Punto de Encuentro

LA RESPONSABILIDAD DE LOS PARTIDOS

Es vergonzoso aceptarlo, somos una sociedad tolerante con la corrupción, acostumbrada a la viveza, a la "criollada", donde sacarle la vuelta a la ley y no respetar a la autoridad es algo cotidiano; no pagamos nuestros impuestos, robamos el cable, compramos pirata, hacemos trámites en Azángaro, compramos un celular en Las Malvinas o ropa bamba en Gamarra. Es nuestra cultura Chicha.

¿Cuándo se "jodió" el Perú?, no lo sé. Posiblemente arrastramos las mismas taras de la sociedad del Virreinato; no retrocedo al Incanato para no ofender más a Pachacútec, que con el 'sano y sagrado' ya tuvo suficiente.

¿Qué podemos hacer? ¿Salir a marchar con nuestros carteles y levantar nuestro dedo acusador? Las marchas no son suficiente, menos cuando quienes las convocan miran la paja en el ojo ajeno.

Lo que nos corresponde es pasar a la acción, empezando por una renovación profunda de la clase dirigente; la actual ha desprestigiado la política, que es la actividad más importante que una sociedad puede desarrollar, pues significa ponerse al servicio de los demás. Nunca más debe ser asociada con corrupción.

Nuestra sociedad, en su mayoría, se declara apolítica, son muy pocos los que se afilian a una organización política y los que realmente ejercen su militancia son mucho menos. Esa realidad debe cambiar, para eso los partidos deben cumplir uno de sus principales fines y objetivos: "Contribuir a la educación y participación política de la población, con el objeto de forjar una cultura cívica y democrática, que permita formar ciudadanos capacitados para asumir funciones públicas".
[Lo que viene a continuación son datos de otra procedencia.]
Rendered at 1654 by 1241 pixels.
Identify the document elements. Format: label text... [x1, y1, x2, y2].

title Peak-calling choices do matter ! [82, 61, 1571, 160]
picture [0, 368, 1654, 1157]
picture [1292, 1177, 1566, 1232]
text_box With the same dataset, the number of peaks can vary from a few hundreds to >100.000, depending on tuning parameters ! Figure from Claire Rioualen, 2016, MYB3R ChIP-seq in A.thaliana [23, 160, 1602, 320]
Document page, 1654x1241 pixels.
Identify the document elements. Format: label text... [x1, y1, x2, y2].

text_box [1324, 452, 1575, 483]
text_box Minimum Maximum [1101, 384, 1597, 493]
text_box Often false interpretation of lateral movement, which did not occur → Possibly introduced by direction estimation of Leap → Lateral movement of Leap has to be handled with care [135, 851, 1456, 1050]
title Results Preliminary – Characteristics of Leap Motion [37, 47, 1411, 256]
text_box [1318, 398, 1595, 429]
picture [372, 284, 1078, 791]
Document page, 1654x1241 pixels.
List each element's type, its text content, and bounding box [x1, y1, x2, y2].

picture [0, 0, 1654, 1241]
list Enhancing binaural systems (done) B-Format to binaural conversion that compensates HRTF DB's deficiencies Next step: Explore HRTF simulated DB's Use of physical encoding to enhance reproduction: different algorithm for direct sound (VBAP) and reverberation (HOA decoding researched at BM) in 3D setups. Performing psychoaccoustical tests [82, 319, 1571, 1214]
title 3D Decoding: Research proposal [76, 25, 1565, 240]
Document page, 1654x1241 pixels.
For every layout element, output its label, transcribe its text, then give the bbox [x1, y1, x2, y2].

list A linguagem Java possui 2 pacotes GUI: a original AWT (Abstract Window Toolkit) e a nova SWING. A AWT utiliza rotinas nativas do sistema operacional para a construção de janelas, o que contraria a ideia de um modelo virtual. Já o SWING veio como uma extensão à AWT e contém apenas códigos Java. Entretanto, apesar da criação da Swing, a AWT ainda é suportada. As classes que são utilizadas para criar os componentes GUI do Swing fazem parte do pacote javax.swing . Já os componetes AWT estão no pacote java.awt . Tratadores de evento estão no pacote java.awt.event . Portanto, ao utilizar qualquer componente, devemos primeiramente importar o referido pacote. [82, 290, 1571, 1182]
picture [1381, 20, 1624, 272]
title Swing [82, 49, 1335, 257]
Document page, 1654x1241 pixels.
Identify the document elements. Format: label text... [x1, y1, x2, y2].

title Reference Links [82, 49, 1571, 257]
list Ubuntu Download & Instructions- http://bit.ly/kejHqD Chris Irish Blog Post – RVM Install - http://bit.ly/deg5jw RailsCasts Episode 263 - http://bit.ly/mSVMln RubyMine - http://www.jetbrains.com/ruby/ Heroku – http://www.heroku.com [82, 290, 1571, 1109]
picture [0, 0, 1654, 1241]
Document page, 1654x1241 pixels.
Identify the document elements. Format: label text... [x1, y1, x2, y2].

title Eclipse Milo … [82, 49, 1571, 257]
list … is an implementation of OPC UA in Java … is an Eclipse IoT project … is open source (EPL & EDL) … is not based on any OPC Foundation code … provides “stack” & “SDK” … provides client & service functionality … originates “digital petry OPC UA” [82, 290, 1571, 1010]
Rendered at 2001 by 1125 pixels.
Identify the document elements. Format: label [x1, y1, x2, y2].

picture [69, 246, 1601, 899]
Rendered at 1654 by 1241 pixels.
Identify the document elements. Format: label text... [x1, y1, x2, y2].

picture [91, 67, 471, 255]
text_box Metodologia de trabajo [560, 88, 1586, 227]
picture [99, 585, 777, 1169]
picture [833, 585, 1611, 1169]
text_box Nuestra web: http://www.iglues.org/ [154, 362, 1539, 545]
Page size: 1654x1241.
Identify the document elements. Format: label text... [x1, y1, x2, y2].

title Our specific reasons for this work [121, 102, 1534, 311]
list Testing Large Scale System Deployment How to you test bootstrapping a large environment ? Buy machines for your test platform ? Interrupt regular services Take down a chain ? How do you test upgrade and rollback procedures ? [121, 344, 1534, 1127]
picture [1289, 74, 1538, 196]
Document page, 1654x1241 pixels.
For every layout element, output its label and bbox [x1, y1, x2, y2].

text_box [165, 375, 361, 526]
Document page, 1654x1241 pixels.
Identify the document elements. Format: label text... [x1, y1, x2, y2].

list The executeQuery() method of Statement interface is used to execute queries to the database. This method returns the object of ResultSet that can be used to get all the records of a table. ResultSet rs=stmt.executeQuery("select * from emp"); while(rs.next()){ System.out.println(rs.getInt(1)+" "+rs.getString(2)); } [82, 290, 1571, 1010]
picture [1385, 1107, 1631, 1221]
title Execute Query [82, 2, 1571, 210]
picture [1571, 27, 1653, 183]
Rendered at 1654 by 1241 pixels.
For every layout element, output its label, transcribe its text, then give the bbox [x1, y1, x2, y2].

La Ley de Partidos, ahora llamada Ley de Organizaciones Políticas, ha previsto la declaración de ilegalidad de una organización política por conducta antidemocrática, cuando se encuentre dentro de los siguientes supuestos: i) Vulnerar sistemáticamente las libertades y los derechos fundamentales...; ii) Complementar y apoyar políticamente la acción de organizaciones que para la consecución de sus fines políticos, practiquen el terrorismo...; iii) Apoyar la acción de organizaciones que practican el terrorismo y/o el narcotráfico.

¿Y si los partidos políticos favorecen o apañan la corrupción, no se puede declarar su ilegalidad? La ley no lo ha contemplado. En momentos en que se debate la reforma electoral, este es un tema que puede ser tomado en cuenta por los expertos "reformólogos".